The journey was not without it’s struggles. As if having your younger sister as your main training partner for a couple years isn’t enough of a struggle, there were the other younger less focused boys he was forced to train with on many occasions, or the countless tournaments that didn’t go quite as hoped.
Early progress in Belts was hard to come by. Training only three classes a week when your peers are making it to six or eight means seeing others achieve new belts more quickly than you do. This never was a negative for Ty who simply persevered and continued to bug his parents to bring him more often. That gradually led to 4 hours, then six and finally ten classes every week!
Then there was the first day of Middle School. Ty has always been small. Like many smaller kids he faced the initiation process of Middle School. One of the older boys decided to block the hall and test Ty’s confidence. It was a test he would pass with flying colors. He did exactly what he was taught. First he asked the bully to move, then when the boy wouldn’t, he used the leverage and technique he had been taught, forcing the boy out of his way.
It would be the first and last time he was tested by a bully!
Trips to the Challenge of Champions (the largest Mixed Martial Arts tournament for kids on the East Coast) began to net trophies. Even though his younger sister might boast more than he, it didn’t stop Ty from continuing to challenge himself. In fact he was so willing to push himself he would even accept challenges others might find hopeless. Like when as a Red Belt there was no division for him. So he chose to compete against Brown and Black Belts in a Division whose top allowable weight was nearly 30 pounds above his own.
As for training partners Ty chose a unique approach at twelve years old. If you are hurting for training partners why not bring your own. So he brought his best friend Sam to class and quickly helped his friend improve enough to become a steady partner. The two Yardley’s boys had the same birthday and as they became teenagers they also became amazing examples for every other student at TSMMA Feasterville.
Another funny thing happened as Ty showed the patience and resolve to set a great example for his younger partners. A group of them improved so much they began to become great partners as well.
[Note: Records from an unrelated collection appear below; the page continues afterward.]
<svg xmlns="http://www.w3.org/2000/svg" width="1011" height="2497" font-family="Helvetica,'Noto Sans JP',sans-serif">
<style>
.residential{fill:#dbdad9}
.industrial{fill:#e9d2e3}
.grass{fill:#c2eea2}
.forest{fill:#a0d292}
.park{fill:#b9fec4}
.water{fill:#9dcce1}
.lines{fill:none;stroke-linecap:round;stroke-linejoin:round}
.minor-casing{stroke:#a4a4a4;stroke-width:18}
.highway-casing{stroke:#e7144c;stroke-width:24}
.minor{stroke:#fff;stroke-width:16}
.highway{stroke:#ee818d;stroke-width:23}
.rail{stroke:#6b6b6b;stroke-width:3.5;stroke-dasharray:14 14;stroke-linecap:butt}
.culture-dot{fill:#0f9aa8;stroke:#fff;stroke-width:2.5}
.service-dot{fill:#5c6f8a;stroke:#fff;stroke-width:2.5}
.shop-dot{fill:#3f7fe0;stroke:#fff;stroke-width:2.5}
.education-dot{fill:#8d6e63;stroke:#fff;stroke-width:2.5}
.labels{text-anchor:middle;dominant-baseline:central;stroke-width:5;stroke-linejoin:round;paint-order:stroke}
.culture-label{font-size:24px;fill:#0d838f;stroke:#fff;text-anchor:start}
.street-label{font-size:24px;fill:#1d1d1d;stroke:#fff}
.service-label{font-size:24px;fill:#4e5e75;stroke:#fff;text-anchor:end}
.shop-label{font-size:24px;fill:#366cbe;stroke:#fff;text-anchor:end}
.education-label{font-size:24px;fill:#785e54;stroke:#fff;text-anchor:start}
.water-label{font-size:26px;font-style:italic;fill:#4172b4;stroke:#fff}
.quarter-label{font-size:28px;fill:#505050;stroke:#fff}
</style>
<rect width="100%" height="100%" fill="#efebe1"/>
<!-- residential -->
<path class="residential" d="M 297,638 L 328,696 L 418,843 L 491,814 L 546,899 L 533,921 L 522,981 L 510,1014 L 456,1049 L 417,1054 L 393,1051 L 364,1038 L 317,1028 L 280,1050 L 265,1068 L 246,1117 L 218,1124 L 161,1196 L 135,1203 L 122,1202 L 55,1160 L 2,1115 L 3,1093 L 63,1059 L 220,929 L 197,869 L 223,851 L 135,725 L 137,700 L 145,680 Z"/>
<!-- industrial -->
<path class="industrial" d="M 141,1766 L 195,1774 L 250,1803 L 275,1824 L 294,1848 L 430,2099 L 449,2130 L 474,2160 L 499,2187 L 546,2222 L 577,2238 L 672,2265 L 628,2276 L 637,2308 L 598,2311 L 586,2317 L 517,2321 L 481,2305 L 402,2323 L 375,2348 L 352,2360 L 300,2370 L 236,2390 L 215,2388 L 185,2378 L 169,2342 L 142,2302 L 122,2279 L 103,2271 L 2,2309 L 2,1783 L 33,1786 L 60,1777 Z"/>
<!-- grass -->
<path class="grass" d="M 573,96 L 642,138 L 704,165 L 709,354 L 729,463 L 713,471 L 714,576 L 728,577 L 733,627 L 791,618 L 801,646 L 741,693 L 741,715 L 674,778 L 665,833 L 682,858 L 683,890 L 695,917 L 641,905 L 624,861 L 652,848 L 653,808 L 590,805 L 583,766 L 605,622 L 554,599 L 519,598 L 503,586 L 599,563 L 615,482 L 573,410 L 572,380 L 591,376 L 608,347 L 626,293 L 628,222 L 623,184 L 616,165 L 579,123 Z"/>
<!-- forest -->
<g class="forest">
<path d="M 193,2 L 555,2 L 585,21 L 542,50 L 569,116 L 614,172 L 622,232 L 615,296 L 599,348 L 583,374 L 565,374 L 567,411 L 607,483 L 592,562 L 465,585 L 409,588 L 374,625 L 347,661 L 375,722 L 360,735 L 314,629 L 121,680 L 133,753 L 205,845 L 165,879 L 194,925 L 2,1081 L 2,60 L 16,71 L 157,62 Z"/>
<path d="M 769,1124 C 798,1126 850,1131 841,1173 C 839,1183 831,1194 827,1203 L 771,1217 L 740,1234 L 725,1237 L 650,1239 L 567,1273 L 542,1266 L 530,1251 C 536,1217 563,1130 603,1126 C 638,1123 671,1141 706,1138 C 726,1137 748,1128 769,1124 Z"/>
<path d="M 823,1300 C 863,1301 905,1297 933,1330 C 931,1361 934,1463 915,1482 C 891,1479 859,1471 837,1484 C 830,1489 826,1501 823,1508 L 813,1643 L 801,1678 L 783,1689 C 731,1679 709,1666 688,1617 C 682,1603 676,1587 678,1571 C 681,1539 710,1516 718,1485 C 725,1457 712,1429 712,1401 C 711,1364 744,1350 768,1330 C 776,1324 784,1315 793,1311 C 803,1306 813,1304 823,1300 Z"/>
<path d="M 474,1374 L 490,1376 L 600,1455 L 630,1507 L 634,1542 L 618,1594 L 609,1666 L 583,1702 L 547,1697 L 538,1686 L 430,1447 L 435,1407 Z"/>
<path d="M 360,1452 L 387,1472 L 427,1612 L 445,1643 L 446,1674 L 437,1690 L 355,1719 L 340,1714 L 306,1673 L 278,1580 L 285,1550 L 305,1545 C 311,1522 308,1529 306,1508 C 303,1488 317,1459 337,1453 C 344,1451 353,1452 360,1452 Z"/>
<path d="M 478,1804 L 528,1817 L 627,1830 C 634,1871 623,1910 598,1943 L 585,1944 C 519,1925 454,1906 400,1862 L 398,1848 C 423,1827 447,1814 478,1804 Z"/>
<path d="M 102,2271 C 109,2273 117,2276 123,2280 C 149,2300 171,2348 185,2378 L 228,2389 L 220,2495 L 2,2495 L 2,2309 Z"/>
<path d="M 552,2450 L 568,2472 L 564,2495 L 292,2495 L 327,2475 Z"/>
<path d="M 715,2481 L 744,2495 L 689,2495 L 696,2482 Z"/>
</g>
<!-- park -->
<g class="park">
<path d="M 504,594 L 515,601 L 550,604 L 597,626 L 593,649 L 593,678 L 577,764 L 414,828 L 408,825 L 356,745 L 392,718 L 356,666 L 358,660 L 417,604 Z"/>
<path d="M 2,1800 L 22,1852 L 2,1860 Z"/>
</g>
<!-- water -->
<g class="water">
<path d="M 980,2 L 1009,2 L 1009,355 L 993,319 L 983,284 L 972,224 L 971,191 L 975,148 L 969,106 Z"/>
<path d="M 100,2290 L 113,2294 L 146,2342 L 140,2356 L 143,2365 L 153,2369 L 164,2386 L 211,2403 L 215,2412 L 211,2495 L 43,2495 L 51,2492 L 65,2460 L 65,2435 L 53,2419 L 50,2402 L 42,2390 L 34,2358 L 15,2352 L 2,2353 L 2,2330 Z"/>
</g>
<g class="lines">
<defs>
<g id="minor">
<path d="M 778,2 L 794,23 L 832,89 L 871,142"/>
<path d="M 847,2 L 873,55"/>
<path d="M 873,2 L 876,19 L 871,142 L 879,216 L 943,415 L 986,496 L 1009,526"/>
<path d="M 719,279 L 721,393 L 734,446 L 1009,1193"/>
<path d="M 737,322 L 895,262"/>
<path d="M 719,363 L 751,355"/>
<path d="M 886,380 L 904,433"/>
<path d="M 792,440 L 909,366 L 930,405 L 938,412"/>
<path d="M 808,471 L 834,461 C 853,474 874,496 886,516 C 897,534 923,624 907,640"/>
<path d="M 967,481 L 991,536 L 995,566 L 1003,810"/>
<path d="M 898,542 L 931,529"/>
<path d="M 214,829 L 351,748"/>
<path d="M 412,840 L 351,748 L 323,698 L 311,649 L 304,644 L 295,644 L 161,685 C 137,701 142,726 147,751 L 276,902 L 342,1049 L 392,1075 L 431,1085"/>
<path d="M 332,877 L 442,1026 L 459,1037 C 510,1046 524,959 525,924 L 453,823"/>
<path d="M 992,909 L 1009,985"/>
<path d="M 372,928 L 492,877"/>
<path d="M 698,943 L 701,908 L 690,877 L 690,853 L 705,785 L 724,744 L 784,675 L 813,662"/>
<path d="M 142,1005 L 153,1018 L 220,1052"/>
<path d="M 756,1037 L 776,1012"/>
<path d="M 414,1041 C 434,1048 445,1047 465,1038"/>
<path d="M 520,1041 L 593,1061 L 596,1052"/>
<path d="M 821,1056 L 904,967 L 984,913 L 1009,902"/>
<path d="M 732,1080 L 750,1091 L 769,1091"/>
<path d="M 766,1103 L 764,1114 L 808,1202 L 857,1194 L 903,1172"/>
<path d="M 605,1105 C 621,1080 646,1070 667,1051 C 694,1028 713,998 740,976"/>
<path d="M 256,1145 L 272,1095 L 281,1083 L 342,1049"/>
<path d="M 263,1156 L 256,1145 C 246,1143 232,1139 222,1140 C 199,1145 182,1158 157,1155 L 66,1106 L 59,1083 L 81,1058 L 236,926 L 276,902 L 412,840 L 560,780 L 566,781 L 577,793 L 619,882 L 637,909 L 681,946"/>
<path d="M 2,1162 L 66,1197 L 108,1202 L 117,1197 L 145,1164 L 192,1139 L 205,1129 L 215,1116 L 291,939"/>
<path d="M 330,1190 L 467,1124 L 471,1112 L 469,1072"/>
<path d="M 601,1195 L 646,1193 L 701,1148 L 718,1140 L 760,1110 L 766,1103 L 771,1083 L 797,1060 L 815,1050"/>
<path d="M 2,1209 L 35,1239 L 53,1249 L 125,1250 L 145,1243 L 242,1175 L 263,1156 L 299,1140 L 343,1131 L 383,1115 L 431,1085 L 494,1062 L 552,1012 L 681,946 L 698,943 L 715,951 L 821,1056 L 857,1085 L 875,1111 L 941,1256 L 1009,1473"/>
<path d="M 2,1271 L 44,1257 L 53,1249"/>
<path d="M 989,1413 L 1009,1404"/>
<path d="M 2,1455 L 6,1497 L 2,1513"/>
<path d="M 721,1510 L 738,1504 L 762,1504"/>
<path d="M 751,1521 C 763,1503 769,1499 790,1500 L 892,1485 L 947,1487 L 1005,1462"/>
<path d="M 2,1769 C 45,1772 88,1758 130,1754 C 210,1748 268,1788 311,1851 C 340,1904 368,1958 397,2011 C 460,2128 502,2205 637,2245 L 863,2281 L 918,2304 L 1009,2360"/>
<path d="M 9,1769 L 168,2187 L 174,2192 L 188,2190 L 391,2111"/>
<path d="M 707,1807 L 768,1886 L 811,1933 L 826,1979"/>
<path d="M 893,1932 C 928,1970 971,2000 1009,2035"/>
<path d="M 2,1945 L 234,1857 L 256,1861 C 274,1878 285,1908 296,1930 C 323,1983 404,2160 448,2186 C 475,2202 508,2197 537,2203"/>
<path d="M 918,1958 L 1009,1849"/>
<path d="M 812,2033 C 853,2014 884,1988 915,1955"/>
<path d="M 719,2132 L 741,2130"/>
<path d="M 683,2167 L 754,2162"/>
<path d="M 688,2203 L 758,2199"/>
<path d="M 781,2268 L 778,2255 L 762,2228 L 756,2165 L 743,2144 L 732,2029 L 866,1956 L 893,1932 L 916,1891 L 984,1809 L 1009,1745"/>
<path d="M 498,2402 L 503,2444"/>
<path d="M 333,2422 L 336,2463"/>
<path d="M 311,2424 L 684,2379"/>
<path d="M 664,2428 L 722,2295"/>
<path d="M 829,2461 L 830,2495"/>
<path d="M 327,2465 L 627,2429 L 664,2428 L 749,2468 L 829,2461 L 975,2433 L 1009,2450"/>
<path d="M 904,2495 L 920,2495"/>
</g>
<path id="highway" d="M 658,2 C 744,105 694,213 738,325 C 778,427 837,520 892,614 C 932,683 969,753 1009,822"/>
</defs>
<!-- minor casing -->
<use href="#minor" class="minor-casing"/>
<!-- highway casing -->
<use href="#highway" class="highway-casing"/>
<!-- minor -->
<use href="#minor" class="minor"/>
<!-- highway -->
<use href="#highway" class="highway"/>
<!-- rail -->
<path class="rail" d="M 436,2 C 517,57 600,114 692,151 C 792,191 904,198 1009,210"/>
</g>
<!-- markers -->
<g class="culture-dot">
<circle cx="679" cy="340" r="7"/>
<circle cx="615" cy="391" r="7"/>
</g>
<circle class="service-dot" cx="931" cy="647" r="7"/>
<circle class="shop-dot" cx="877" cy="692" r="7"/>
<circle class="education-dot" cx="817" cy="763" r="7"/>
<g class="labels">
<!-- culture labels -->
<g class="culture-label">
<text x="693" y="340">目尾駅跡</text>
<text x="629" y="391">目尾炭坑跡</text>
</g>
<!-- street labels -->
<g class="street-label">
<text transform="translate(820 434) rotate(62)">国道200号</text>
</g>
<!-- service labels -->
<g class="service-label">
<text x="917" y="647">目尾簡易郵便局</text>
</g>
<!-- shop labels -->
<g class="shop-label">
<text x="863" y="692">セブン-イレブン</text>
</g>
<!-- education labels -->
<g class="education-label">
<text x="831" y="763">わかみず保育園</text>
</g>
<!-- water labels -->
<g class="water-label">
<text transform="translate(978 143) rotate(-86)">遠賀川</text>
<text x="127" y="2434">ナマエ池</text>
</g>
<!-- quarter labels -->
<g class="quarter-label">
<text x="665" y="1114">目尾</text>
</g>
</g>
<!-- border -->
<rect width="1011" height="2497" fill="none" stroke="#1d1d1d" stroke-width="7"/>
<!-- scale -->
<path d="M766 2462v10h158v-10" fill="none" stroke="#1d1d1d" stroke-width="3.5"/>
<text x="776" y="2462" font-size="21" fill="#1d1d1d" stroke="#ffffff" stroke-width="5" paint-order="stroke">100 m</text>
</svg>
Ty was also buoyed by the path of two older students, Joe Martin and Zach Moyer who both received their Black Belts in 2014. Seeing his Aunt receive her Black Belt six years earlier was cool, but Sempais Martin and Moyer were frequent training partners and gave a much clearer picture of what the journey would be like for Ty.
They also pushed Ty to the limit of his skills. Forcing him to improve in such a rapid fashion that he flew through the levels of his Brown Belt and impressed the judges at the Black Belt test to pass him on his first try. The 16 others he passed with among a group of nearly fifty testing!
Now Ty continues to set an example for both young and old alike, splitting his time as a helper in kids classes to supplement the four adult classes he takes every week. In total he trains for nearly 9 hours each and every week, and the skills are apparent.
For his parents though it is the confidence he has gained through his Mixed Martial Arts training that truly resonate. The countless hours of stories from Sensei Campbell and Joshu Craig Alexander about Focus, Discipline, Values and many other topics that Ty not only listened to, but truly heard. Those thousands of hours of physical and mental training have combined with the amazing lessons he’s received from his own family to mold a truly inspirational young man.
What is a Mixed Martial Arts Black Belt. It’s a 15 year old who is quick to help someone in need while being even quicker to face down bullying in all it’s forms. It is a teen with enough confidence to stand out from the crowd, while also having so much confidence that he draws one to him. It is a young man who anyone would be proud to call their son and one for whom I am extremely proud to call Sempai!